If you are enticed by a domain name offer — for example reader Barry Kluger just wrote in that he’s selling some useful B2B domain names such as HighTechPortal.com and FarmPortal.com (see a complete list here) — ask how much traffic the URL is currently getting just from folks typing it in to see what’s there. Then adjust your bid accordingly.

Anne Holland

Before sending your campaign to another's list ask for advice–it's gold

November 26th, 2001

If you are sending a campaign to a particular email list or placing it on a specific Web site (vs. run of network), it’s absolutely worth asking the list/site owner for creative and offer advice. We’re about to launch an email campaign for a new Sherpa report to a partner’s list, so I asked the partner if she had advice on what works for her audience…. and her reply made a huge difference.

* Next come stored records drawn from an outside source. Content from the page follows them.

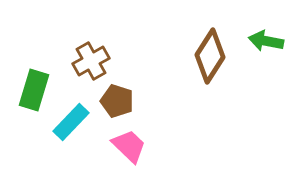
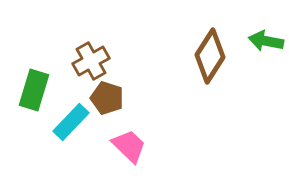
brown pentagon: moved 10 px left, 3 px up
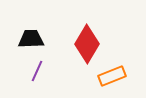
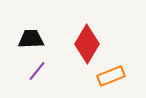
purple line: rotated 15 degrees clockwise
orange rectangle: moved 1 px left
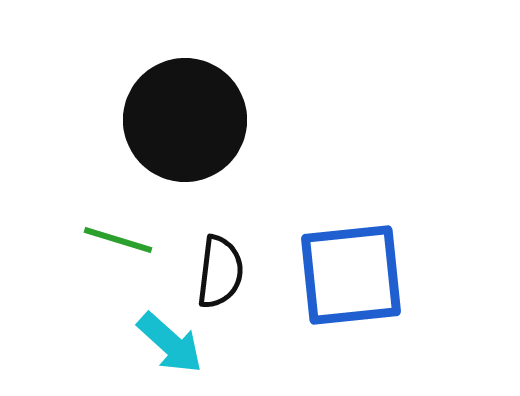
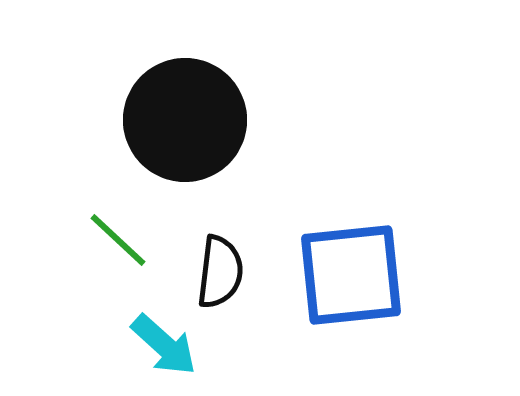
green line: rotated 26 degrees clockwise
cyan arrow: moved 6 px left, 2 px down
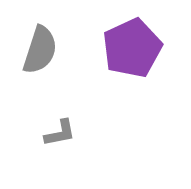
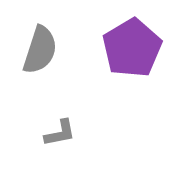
purple pentagon: rotated 6 degrees counterclockwise
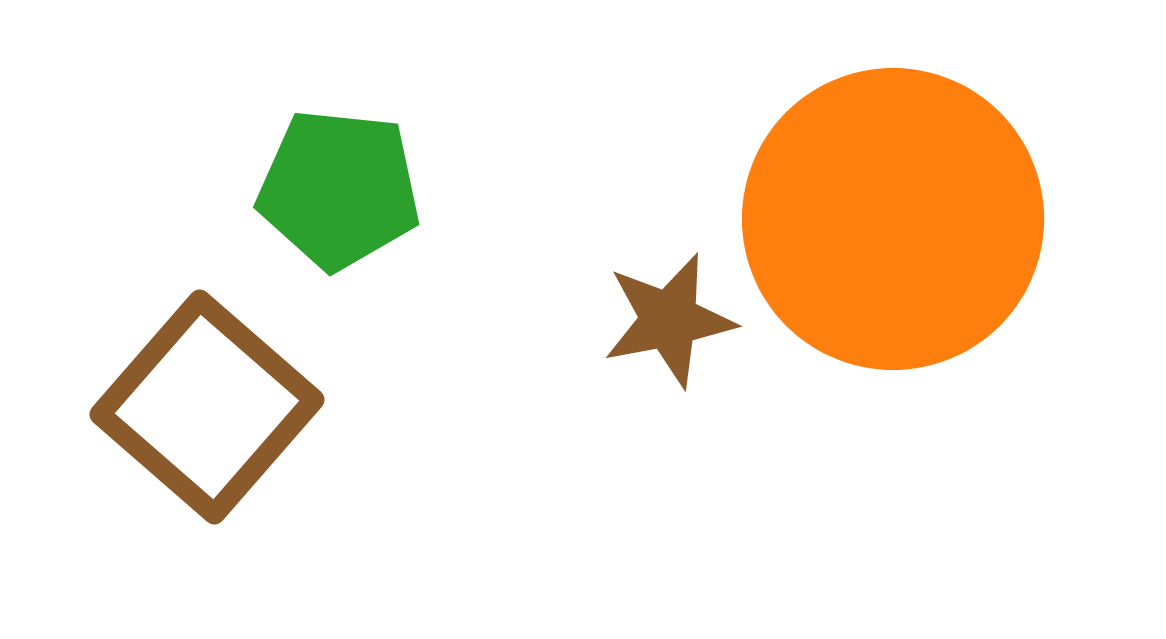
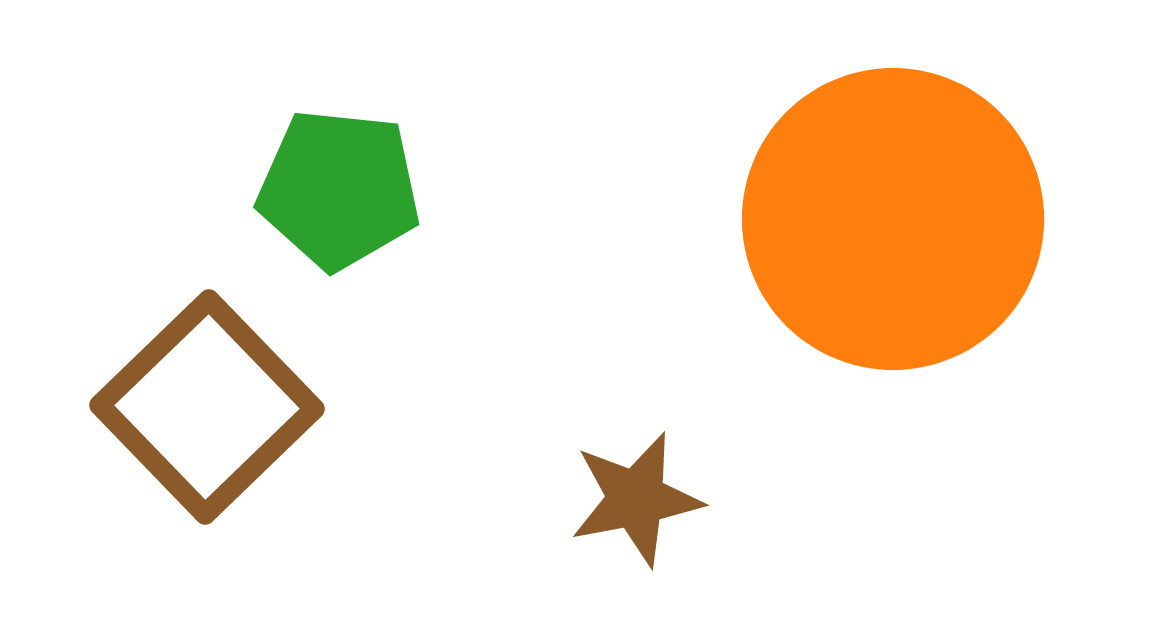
brown star: moved 33 px left, 179 px down
brown square: rotated 5 degrees clockwise
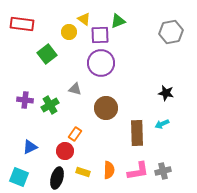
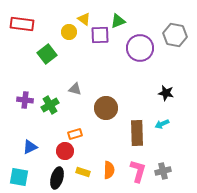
gray hexagon: moved 4 px right, 3 px down; rotated 20 degrees clockwise
purple circle: moved 39 px right, 15 px up
orange rectangle: rotated 40 degrees clockwise
pink L-shape: rotated 65 degrees counterclockwise
cyan square: rotated 12 degrees counterclockwise
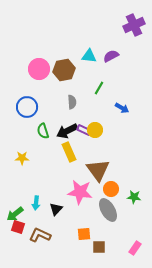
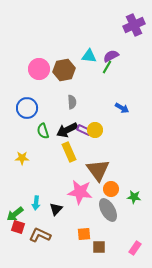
green line: moved 8 px right, 21 px up
blue circle: moved 1 px down
black arrow: moved 1 px up
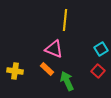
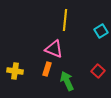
cyan square: moved 18 px up
orange rectangle: rotated 64 degrees clockwise
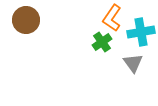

For example, we were just going to include a link to our store page for the product, but she said about 20% of her list are more likely to order if we include a phone number, even though they may order on the site instead. She also advised us that her list prefer longer emailed letters than average. This type of advice is gold, and you can only get it if you ask for it. Funny thing is, according to list and media owners I chat with, hardly any marketers ever ask for it.

Anne Holland

Crackpot Theory on Thanksgiving Web Traffic

November 26th, 2001

Did this year’s stay-at-home Thanksgiving affect content sites in the US? I sure noticed a difference. Last year Thanksgiving was one of our *best* days ever — we got the highest rate of new subscribers in a single day that were not linked to a specific promotion ever. MarketingSherpa’s 2000 traffic logs revealed that thousands of marketing and content professionals fled familial togetherness around 2pm-9pm ET on Thanksgiving day. They went online and subscribed to Sherpa instead.

However, this year it was one of our lowest days for new subscribers, and traffic was far down as well. The only thing I can figure is that since fewer people traveled, the average marketing pro was surrounded by fewer, potentially annoying family members. It’s a crackpot theory, but it’s mine.